- The Washington Times - Friday, July 20, 2007


TOKYO — In May 2000, Japanese Prime Minister Yoshiro Mori, whose administration was under fire partly because of a string of gaffes, erred again when he called Japan a “divine nation with the emperor at its center.” The remark scandalized many Japanese, who considered it a reminder of the country’s militaristic past when its soldiers ravaged Asia in the name of the emperor.

With his approval ratings tumbling, Mr. Mori agreed to take questions at a press conference. But behind the scene, the prime minister was being coached by a Japan Broadcasting Corp. (NHK) reporter.

In a secret memo prepared for the prime minister, Jun Oki, the reporter who covered the prime minister for NHK, warned him that other reporters were going to press him on the issue of his remark. He advised the prime minister to “dodge their questions” and “terminate the conference when time is up.”

A reporter for the Nishinippon Shimbun, a local newspaper, found the memo left on the copy machine in the reporters club at the prime minister’s office. The paper published the memo, but most of the mainstream press ignored it. Some major counterparts scolded the paper’s reporters for disclosing what was supposed to be an “insider’s anecdote.”

Nishinippon said it was simply doing its job: reporting the news.

A few called for the resignation of Mr. Oki, whose name was kept out of initial reports, and criticized NHK, which often is compared to the British Broadcasting Corp. for its lack of accountability. Neither Mr. Oki nor NHK ever admitted wrongdoing.

Kenichi Asano, a journalism professor at Doshisha University in Kyoto, described the incident as “egregious, given that the reporter helped the prime minister blur his political responsibility for his ‘Japan-is-a-divine-nation’ remarks at a critical stage in Japanese politics.”

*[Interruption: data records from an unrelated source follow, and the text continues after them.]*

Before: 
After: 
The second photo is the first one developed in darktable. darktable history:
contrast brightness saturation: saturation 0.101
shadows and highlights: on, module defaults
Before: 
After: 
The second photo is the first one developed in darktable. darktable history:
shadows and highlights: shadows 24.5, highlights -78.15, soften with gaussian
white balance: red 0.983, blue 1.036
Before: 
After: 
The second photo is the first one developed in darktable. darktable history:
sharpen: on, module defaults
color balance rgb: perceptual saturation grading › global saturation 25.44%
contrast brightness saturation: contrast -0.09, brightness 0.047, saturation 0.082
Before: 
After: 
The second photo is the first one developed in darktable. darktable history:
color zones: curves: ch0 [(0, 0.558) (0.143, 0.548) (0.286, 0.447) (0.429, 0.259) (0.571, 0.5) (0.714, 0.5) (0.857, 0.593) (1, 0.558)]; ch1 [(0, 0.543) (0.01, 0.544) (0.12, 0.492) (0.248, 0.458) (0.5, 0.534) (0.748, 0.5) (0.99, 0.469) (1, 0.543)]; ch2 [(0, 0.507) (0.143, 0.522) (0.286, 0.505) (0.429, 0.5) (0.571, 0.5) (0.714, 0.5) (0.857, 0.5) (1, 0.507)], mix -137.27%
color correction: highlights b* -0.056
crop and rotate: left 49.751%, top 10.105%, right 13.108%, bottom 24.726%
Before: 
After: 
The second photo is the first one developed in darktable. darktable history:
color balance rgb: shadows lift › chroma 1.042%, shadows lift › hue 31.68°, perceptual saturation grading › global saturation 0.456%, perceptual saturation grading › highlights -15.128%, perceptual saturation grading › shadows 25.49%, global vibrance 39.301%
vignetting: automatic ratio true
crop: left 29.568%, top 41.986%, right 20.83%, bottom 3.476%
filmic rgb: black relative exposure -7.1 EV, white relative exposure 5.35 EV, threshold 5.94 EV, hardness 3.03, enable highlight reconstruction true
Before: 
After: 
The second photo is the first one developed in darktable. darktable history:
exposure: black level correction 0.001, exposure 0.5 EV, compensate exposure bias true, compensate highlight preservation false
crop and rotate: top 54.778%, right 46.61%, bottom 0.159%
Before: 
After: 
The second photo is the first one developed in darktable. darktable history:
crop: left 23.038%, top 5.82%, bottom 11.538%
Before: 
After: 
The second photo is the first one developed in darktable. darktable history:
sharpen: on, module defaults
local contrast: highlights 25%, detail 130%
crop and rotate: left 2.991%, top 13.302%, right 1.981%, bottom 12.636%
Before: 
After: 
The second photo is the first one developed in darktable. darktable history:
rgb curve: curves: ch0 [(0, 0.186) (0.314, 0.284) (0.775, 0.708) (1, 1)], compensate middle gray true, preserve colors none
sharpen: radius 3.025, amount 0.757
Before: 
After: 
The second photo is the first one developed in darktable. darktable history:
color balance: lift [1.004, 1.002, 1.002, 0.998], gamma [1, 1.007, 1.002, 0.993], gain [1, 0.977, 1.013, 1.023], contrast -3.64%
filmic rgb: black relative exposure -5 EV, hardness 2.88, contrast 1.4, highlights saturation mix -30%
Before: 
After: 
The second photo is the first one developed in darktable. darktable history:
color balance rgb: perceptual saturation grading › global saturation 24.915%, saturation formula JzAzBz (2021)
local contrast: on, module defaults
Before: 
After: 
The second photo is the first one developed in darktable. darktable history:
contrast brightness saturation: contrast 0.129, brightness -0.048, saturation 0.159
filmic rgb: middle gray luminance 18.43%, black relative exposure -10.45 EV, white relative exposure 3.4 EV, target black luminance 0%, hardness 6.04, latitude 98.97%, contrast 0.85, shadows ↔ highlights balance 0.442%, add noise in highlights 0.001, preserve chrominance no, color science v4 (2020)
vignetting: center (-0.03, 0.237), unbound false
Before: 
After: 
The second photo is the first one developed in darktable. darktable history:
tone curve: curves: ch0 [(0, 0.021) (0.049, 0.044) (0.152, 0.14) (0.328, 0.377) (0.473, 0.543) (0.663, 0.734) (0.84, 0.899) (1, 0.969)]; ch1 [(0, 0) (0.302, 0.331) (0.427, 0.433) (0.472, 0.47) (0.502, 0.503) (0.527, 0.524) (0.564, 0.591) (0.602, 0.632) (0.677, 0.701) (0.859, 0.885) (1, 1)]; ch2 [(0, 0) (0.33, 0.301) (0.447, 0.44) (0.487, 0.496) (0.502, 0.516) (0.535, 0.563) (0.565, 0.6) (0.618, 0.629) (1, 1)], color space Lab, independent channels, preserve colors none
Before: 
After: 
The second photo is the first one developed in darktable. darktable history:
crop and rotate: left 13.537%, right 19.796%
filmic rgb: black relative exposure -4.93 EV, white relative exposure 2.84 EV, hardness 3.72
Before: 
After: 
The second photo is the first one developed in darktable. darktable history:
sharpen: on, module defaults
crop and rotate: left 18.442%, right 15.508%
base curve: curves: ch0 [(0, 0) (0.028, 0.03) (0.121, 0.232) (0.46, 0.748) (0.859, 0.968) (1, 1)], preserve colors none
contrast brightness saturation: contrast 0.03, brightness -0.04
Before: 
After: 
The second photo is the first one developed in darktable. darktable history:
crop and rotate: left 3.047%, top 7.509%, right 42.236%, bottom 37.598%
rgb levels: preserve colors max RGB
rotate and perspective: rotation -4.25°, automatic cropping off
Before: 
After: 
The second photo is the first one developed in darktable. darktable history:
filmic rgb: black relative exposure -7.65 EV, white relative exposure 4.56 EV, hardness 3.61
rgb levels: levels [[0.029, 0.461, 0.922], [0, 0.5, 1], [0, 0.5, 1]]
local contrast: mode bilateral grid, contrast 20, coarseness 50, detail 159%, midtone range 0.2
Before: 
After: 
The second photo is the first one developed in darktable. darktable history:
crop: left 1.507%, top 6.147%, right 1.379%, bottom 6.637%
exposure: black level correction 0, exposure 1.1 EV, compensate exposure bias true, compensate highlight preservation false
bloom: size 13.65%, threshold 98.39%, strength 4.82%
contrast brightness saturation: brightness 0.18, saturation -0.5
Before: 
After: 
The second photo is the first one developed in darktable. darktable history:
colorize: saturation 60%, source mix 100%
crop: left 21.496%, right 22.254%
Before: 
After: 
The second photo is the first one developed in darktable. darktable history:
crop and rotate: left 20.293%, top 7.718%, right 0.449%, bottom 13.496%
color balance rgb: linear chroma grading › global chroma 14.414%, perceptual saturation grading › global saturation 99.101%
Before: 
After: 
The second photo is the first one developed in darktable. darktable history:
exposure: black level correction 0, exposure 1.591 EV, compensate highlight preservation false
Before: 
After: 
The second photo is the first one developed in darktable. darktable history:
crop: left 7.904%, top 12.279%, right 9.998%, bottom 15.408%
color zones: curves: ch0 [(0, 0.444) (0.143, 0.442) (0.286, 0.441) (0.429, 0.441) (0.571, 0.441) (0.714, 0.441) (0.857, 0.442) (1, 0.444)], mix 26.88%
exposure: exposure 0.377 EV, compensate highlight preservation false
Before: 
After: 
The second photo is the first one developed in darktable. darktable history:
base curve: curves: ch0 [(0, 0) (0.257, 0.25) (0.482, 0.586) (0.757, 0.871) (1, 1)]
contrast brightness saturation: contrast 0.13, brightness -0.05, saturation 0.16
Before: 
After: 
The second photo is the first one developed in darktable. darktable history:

The issue also typified incestuous relations between the Japanese press and government, critics said. Japan is one of the few developed nations that has rarely experienced change in political administration, as the Liberal Democratic Party (LDP) has ruled the nation for most of its postwar period. Some credit the press for what amounts to LDP’s one-party rule.

“For a long period of time, the major media have been serving at the LDP’s discretion. That is one of the secrets of the LDP’s long-term rule,” said Minoru Morita, a Tokyo-based political analyst.

At NHK, Mr. Oki, having kept a low profile in the intervening years, was recently promoted to executive editor for a morning news program. Asked recently whether he wrote the memo to Mr. Mori, Mr. Oki responded: “I said I did not do it. Shut up.” He then hung up. NHK corporate communications did not respond to questions regarding the affair.

Mr. Oki’s promotion is in stark contrast to the demotions of two producers involved in the production of a documentary on the 2000 mock tribunal over Japan’s wartime sexual slavery, which found the late Emperor Hirohito guilty of permitting the sexual enslavement of tens of thousands of Asian women during World War II. The producers said they had been ordered to alter the content of the program under political pressure.

NHK sent a totally wrong message that honest and serious people cannot be rewarded while those who fawn upon authority take the lion’s share,” said Yasushi Kawasaki, a former NHK political reporter who taught journalism at Sugiyama Women’s University in Nagoya.

Mr. Kawasaki was forced out of a career track at the network after his coverage of Prime Minister Kakuei Tanaka’s faction was pulled off the air because of purported pressure from the LDP.

Nationalist politicians like Shinzo Abe, then acting secretary-general of the LDP, and Economy, Trade and Industry Minister Shoichi Nakagawa, were reported to have pressured NHK. But NHK, Mr. Abe and Mr. Nakagawa repeatedly denied the charge.